38. We find that the trial court has exceeded its jurisdiction in passing order dated 05.02.2025 and the Administrative Authorities have equally erred in constituting a revenue team for delivering possession to respondent No. 8 and in thereafter dispossessing the defendants, including the petitioner herein, from the suit property, through the said team. It amounts to a gross abuse of the administrative powers and is wholly without jurisdiction. The tearing hurry in which the matter has proceeded raises serious doubt about the bona fides of orders passed by the trial court and the action taken by the Administrative Authorities. The circumstances clearly warrant an enquiry on the administrative side.

39. As we find that both the Court below as well as Administrative Authorities have acted in a totally mala fide manner and in colourable exercise of power in dispossessing the petitioner and consequently, we are not declined to accept the submission that the instant petition should not have been entertained and the petitioner should be relegated to the alternative remedy of filing objection and praying for appropriate relief before the trial court.

40. Accordingly, we dispose of the writ petition with the following directions:

                          a) Respondents No. 2 & 3 are directed to ensure that the possession of the property in dispute is handed over to the petitioner and other co- sharers within 48 hours from the date of communication and receipt of a copy of this order.

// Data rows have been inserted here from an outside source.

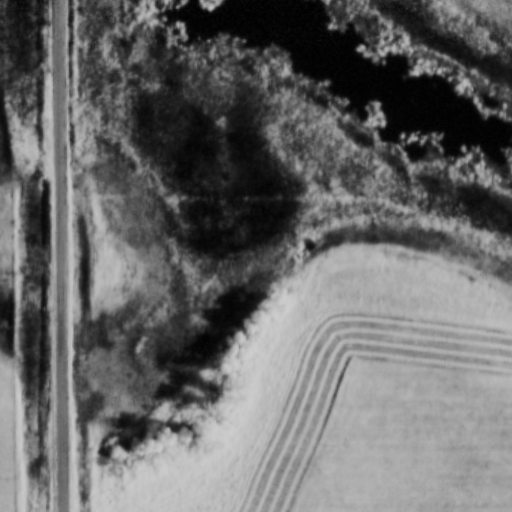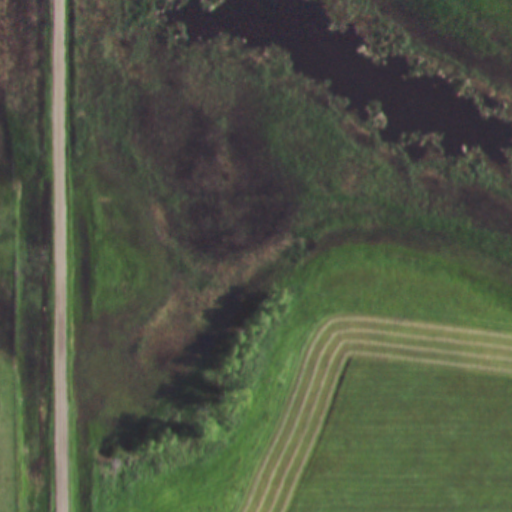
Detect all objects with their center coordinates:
road: (58, 255)
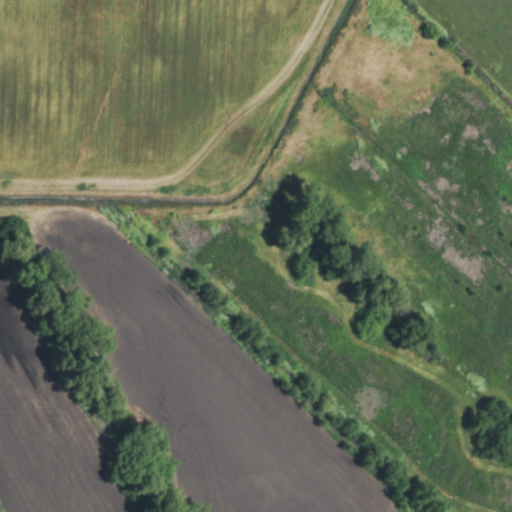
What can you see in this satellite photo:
crop: (256, 256)
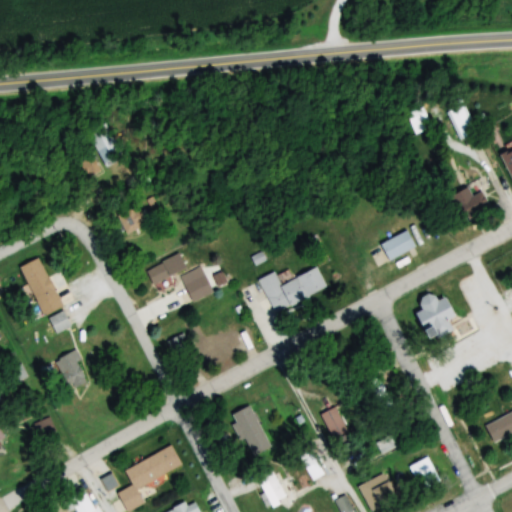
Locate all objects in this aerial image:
road: (333, 26)
road: (467, 43)
road: (342, 53)
road: (198, 67)
road: (67, 78)
building: (415, 117)
building: (459, 122)
building: (103, 146)
building: (507, 162)
building: (89, 166)
building: (469, 202)
building: (132, 219)
road: (59, 224)
road: (505, 232)
building: (395, 245)
building: (163, 269)
building: (194, 285)
building: (38, 287)
building: (511, 287)
building: (289, 289)
building: (430, 316)
building: (56, 324)
road: (509, 338)
building: (213, 347)
road: (290, 348)
road: (154, 363)
building: (68, 370)
building: (378, 394)
road: (431, 400)
building: (332, 422)
building: (498, 426)
building: (42, 427)
building: (249, 431)
road: (319, 433)
building: (1, 440)
building: (392, 440)
building: (306, 455)
building: (422, 474)
building: (144, 475)
building: (107, 482)
road: (41, 485)
building: (269, 486)
road: (95, 487)
road: (498, 491)
park: (500, 500)
building: (79, 501)
building: (341, 504)
road: (471, 505)
road: (487, 505)
building: (184, 507)
building: (52, 511)
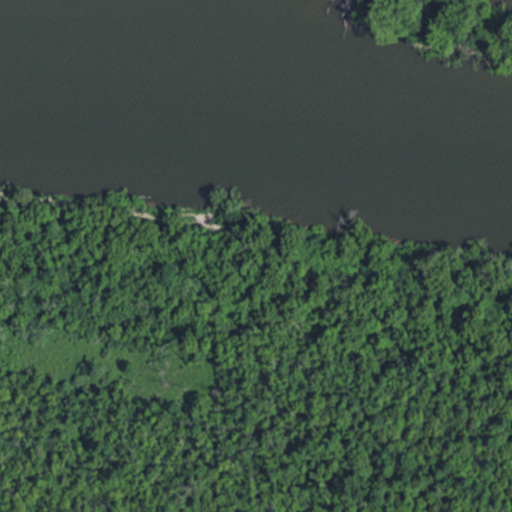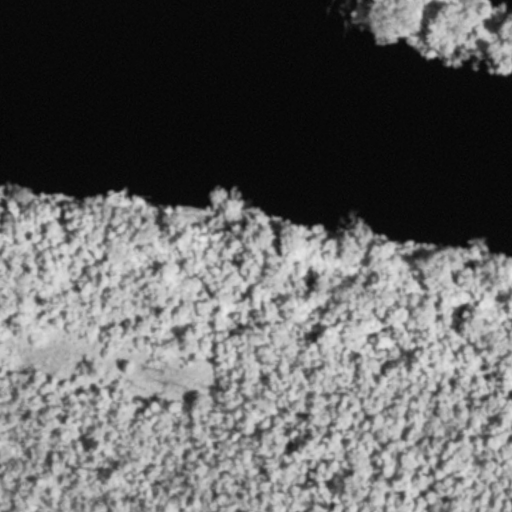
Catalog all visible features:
river: (255, 108)
road: (254, 263)
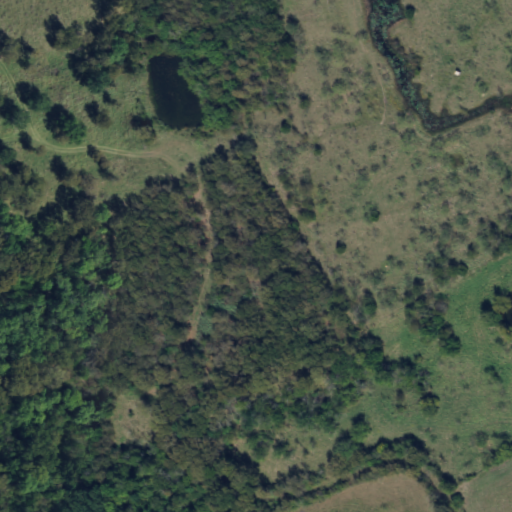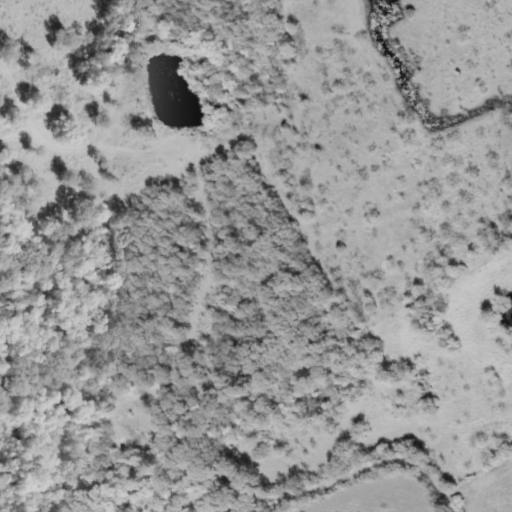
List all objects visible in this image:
park: (231, 275)
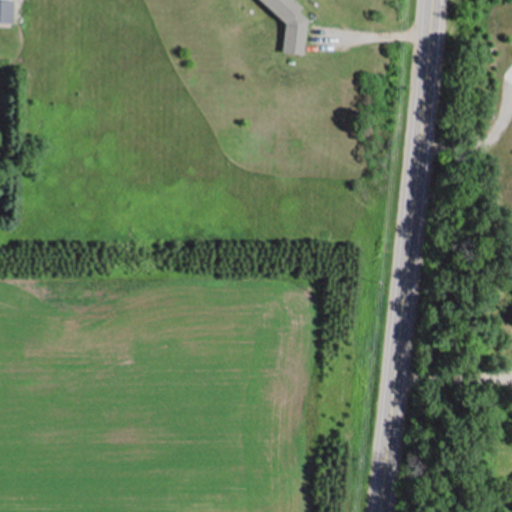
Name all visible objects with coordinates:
building: (5, 10)
building: (290, 24)
road: (380, 30)
road: (475, 145)
road: (409, 256)
road: (454, 372)
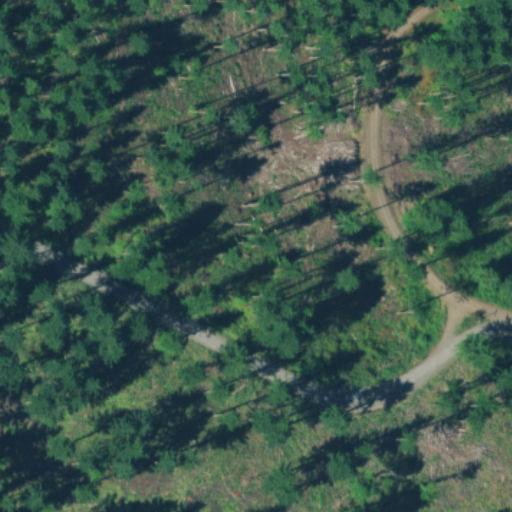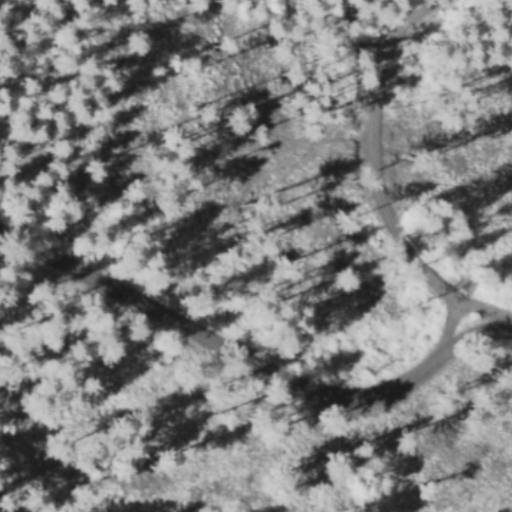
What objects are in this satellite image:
road: (256, 352)
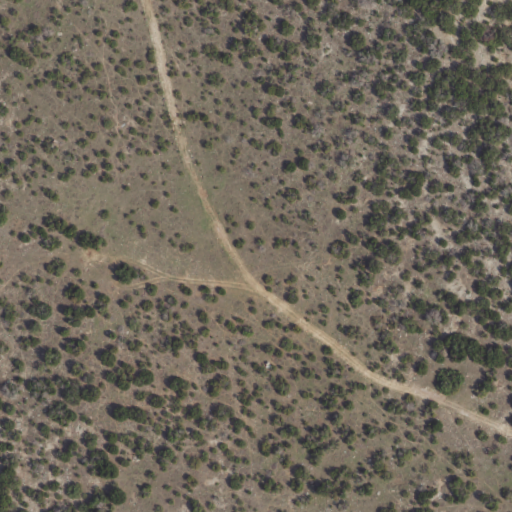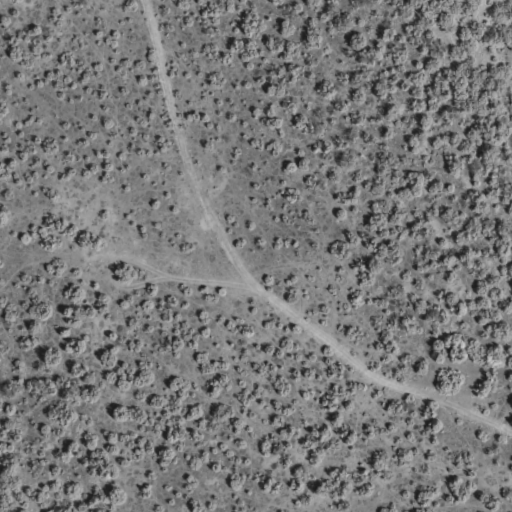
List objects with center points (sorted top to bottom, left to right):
road: (249, 280)
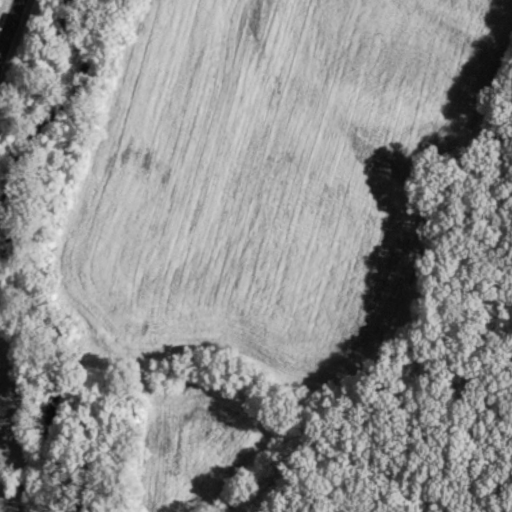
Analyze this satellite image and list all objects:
road: (10, 30)
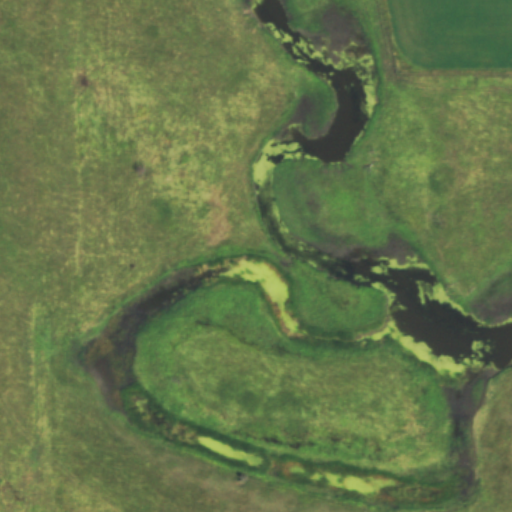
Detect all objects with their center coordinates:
river: (263, 198)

                          b) Let copy of this order be placed before the Hon’ble Chief Justice for consideration and for passing appropriate orders, if so deemed fit, for initiating disciplinary enquiry against the Civil Judge (Junior Division) who has passed the order dated 05.02.2025.

                          c) So far as respondent No. 8, an employee of District Judgeship Siddharthnagar is concerned, the matter be placed before the competent authority for appropriate action in accordance with law.

                                d) The petitioner shall be entitled to costs quantified at Rs.1,00,000/-, which shall be paid by respondent No. 8 by way of compensation for illegal dispossession of the petitioner and for the mental trauma sufferred by the petitioner and her three minor children. The aforesaid amount shall be paid by respondent No. 8 to the petitioner within a period of one week from the date of this order, failing which respondent No. 2 shall forthwith issue a recovery certificate for recovery of the said amount as arrears of land revenue and shall ensure recovery thereof from respondent No. 8 and payment to the petitioner positively within a further period of one month.